Morsa alzó los ojos al cielo como dando a entender el hartazgo que arrastraba desde que salió de Madrid y me acercó el libro. Yo lo abrí por una de las páginas que tengo dobladas, de las que leo cuando voy a ver a mi madre o de las que he leído alguna vez en la iglesia, por no escuchar al cura. En realidad no sabía si había abierto por la parte más adecuada pero esto fue lo que encontré, así, medio al azar:

Tenme piedad, oh Dios, según tu amor, por tu inmensa ternura borra mi delito, lávame a fondo de mi culpa, y de mi pecado purifícame.

Milagros empezó a sollozar, tal y como lo hacen las personas que están en los entierros.

Pues mi delito yo lo reconozco mi pecado sin cesar está ante mí; contra mí, contra ti solo he pecado, lo malo a tus ojos cometí.

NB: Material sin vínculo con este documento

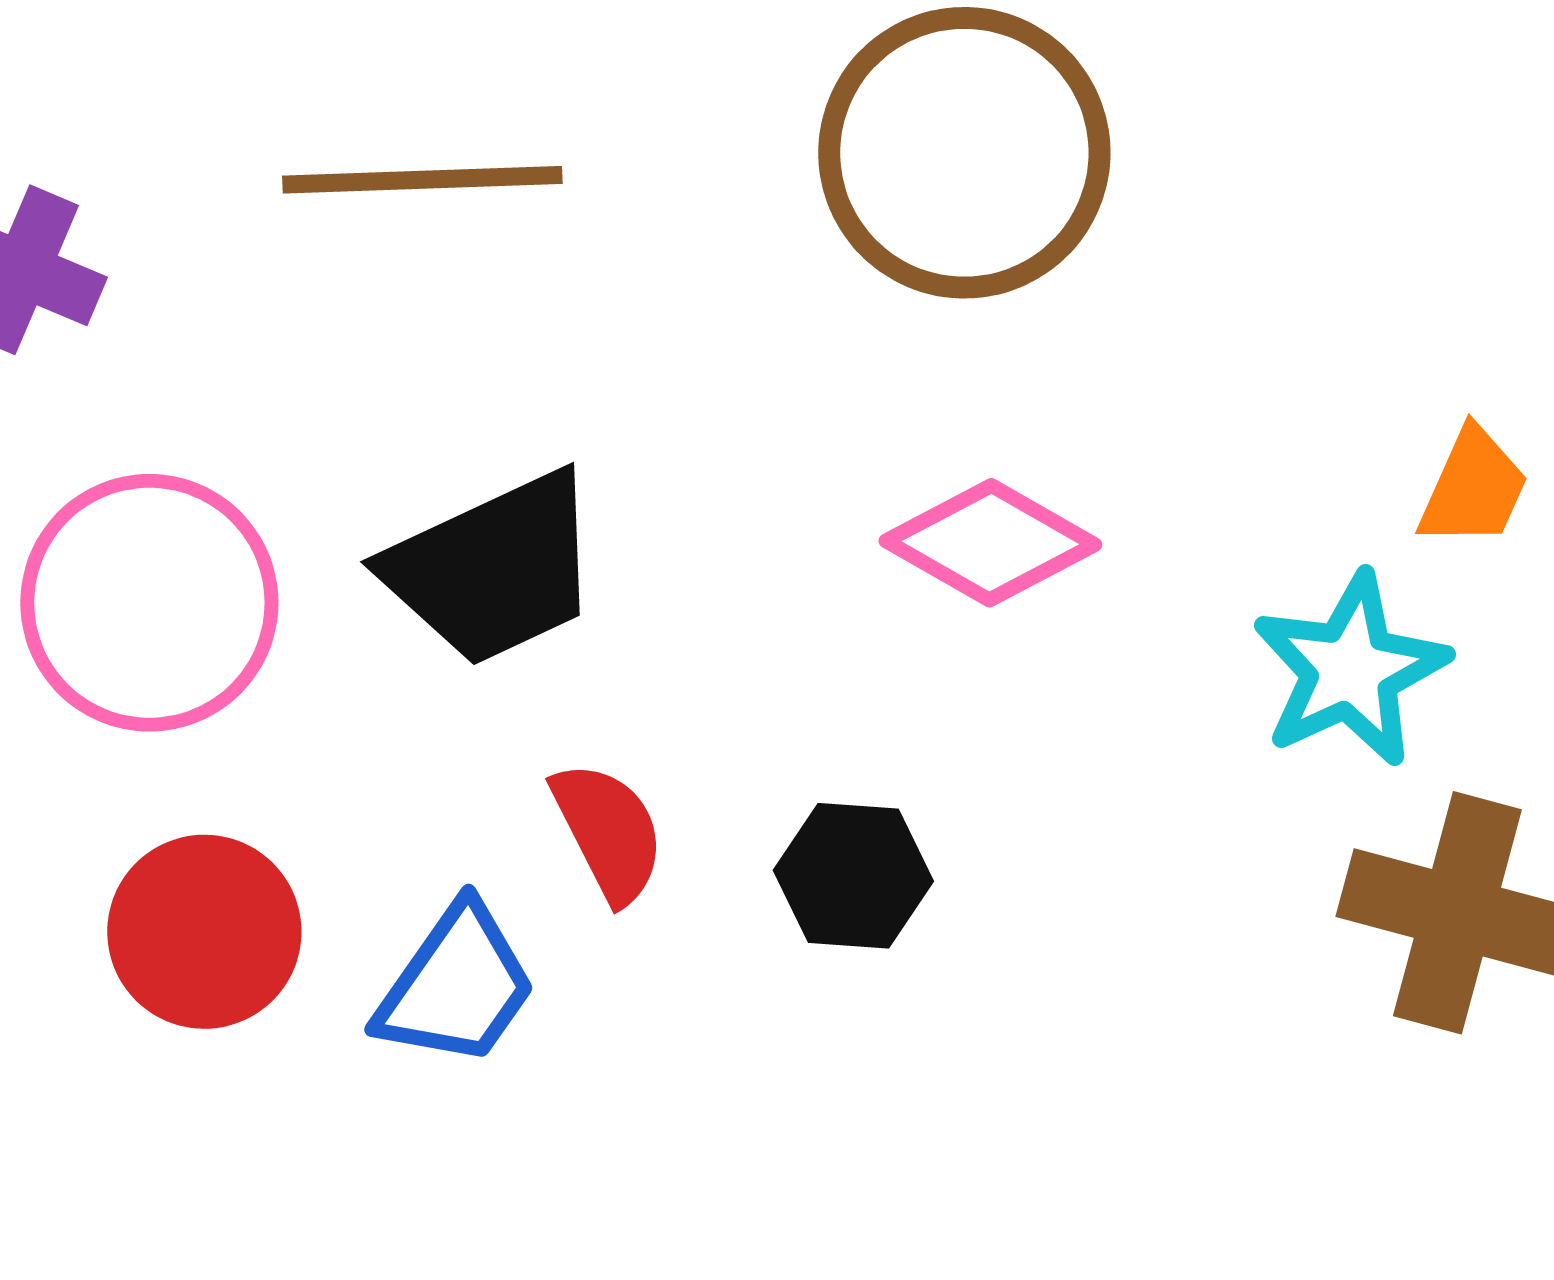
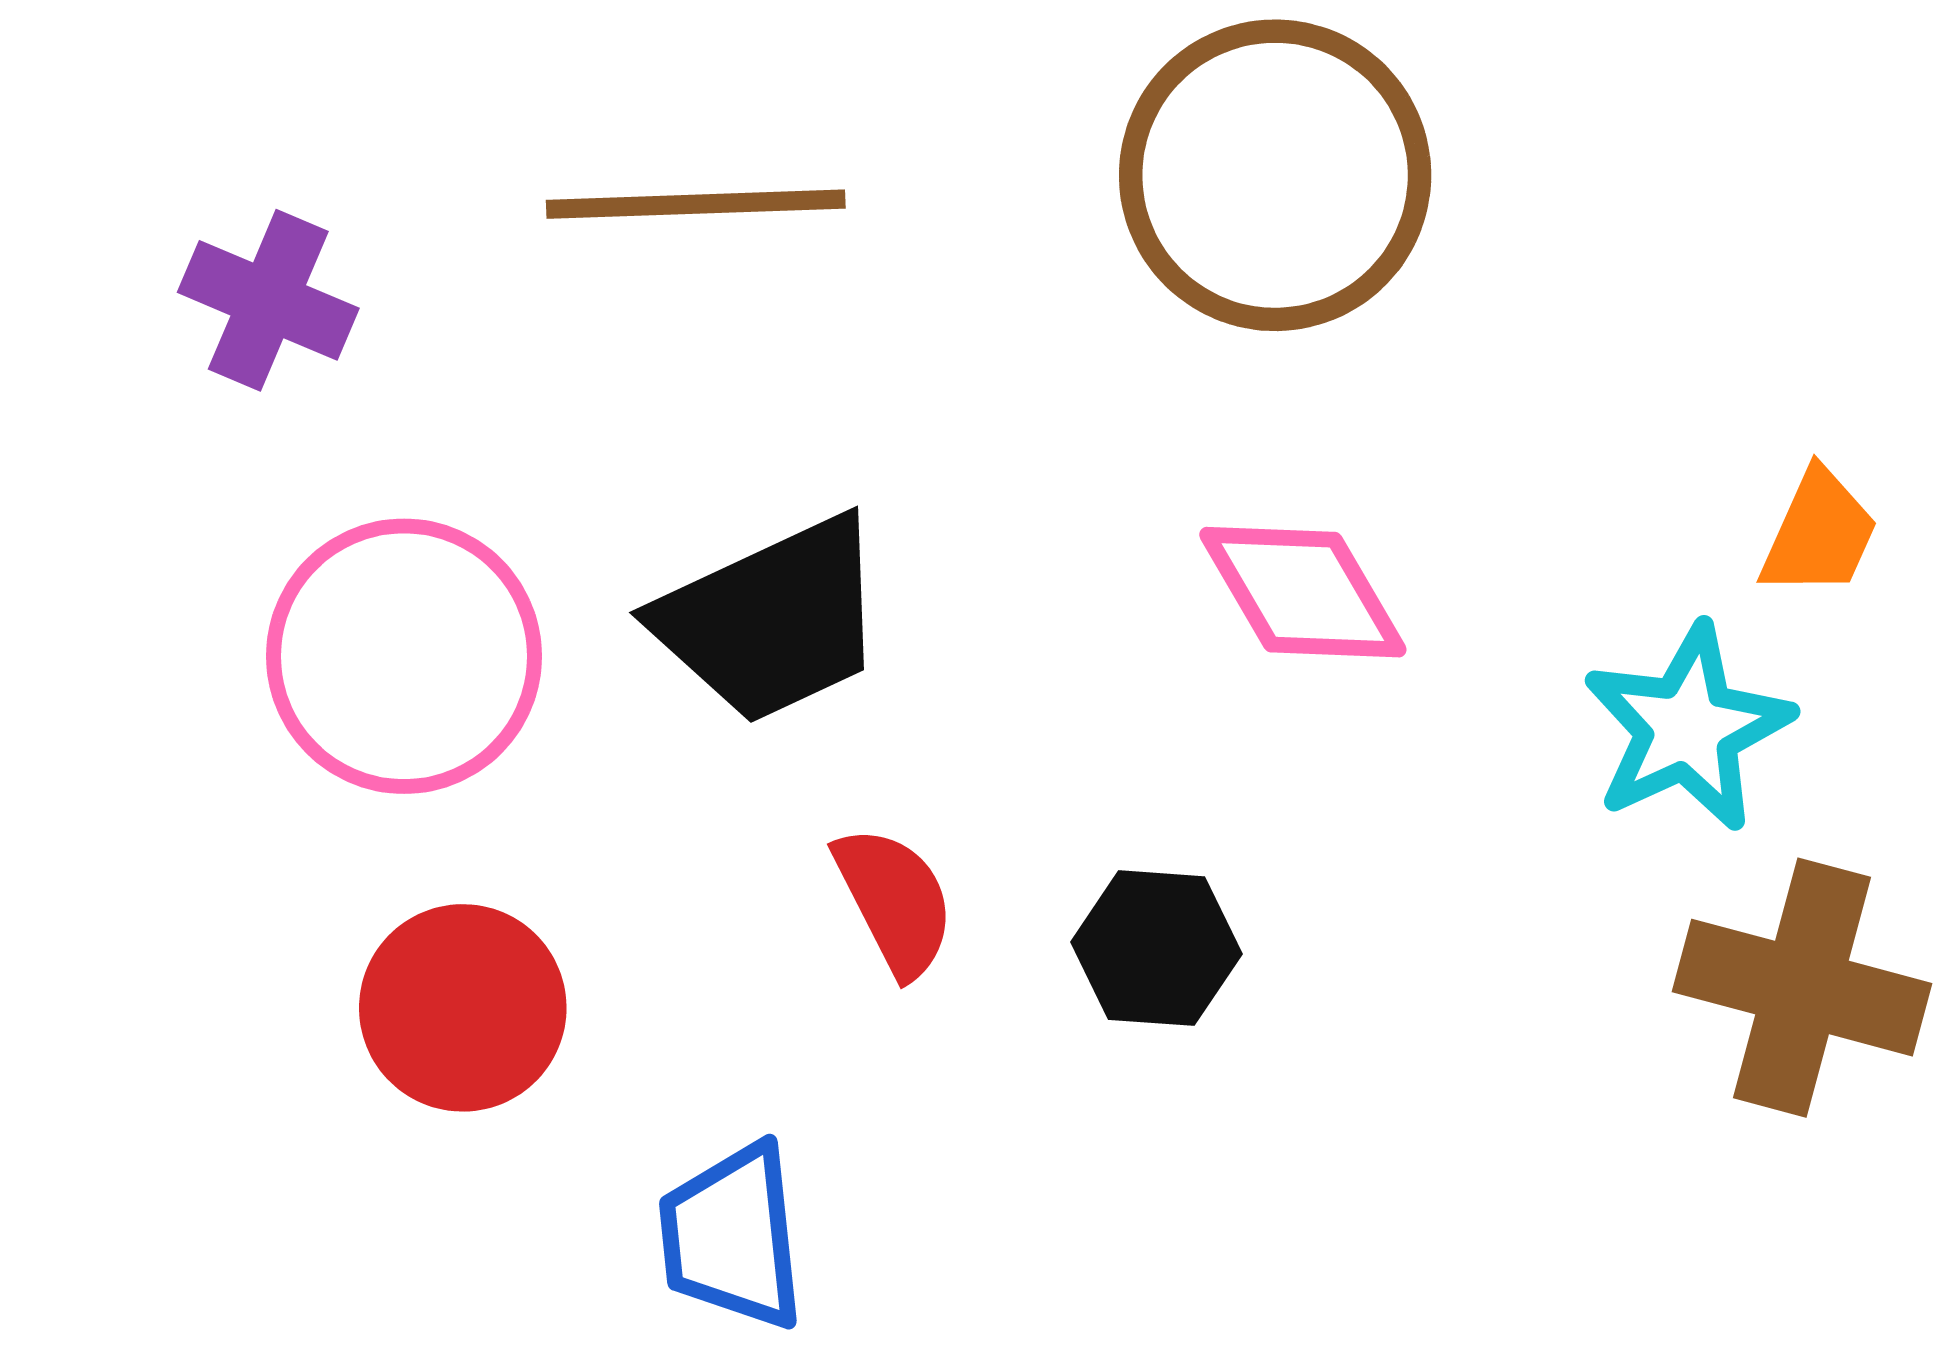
pink diamond: (990, 543) -> (1303, 592), turned 30
blue trapezoid: (456, 986) -> (732, 1237), moved, turned 139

Morsa se fue caminando hasta el límite del bancal, allí se quedó quieto, mirando el valle de árboles frutales. Él, el pesado, el irritante Morsa, el chulo que conducía sólo con una mano, se sentía esos días especialmente melancólico, tenía miedo de que la mujer de la que estaba enamorado ya no le quisiera, y que no hacer el amor con él todos esos días hubiera sido la forma de empezar a decirle que aquello se había terminado. Tenía miedo también de que ella no le hubiera querido nunca. Hace diez años hubiera pagado por estar solo, pero ahora, ¿de qué le servía? Tenía que ingeniárselas para no comer solo los domingos, montarse planes descabellados para tener compañía en las vacaciones del agosto, y siempre se veía forzado a salir, salir de casa, los sábados por la tarde, los viernes por la noche. Él, el simplón de Morsa, estaba respirando hondo, sintiendo lo que esa mujer a la que él consideraba infinitamente más inteligente y más sensible que él sería incapaz de sentir en todos los días de su vida. Estaba sintiendo con toda su violencia la belleza de lo que tenía delante de los ojos y la cantidad de olores maravillosos que le producían una tristeza que él nunca había sentido. O ahora o nunca, le iba a decir a Rosario, me iba a decir a mí, o empezamos en serio o ya no volveré a tu casa. No sabía qué palabras utilizaría ni si ella se iba a reír una vez más de él, pero ya no le importaba, tenía que apostar fuerte: no, Rosario, ya no te voy a echar un polvo cuando a ti te convenga, ni me voy a levantar una hora antes para que tú no te sientas comprometida, ¿pero qué te has creído? Tú ves al resto de la humanidad desde tu púlpito, tía, tú te crees que los demás estamos puestos ahí para actuar a tu antojo, pero yo ya no voy a seguirte el juego. Si te echo un polvo es porque voy a quedarme para siempre, y si no, me voy con otra, será por tías, hay miles de tías en el mundo que se irían con cualquiera, hasta conmigo por raro que te parezca.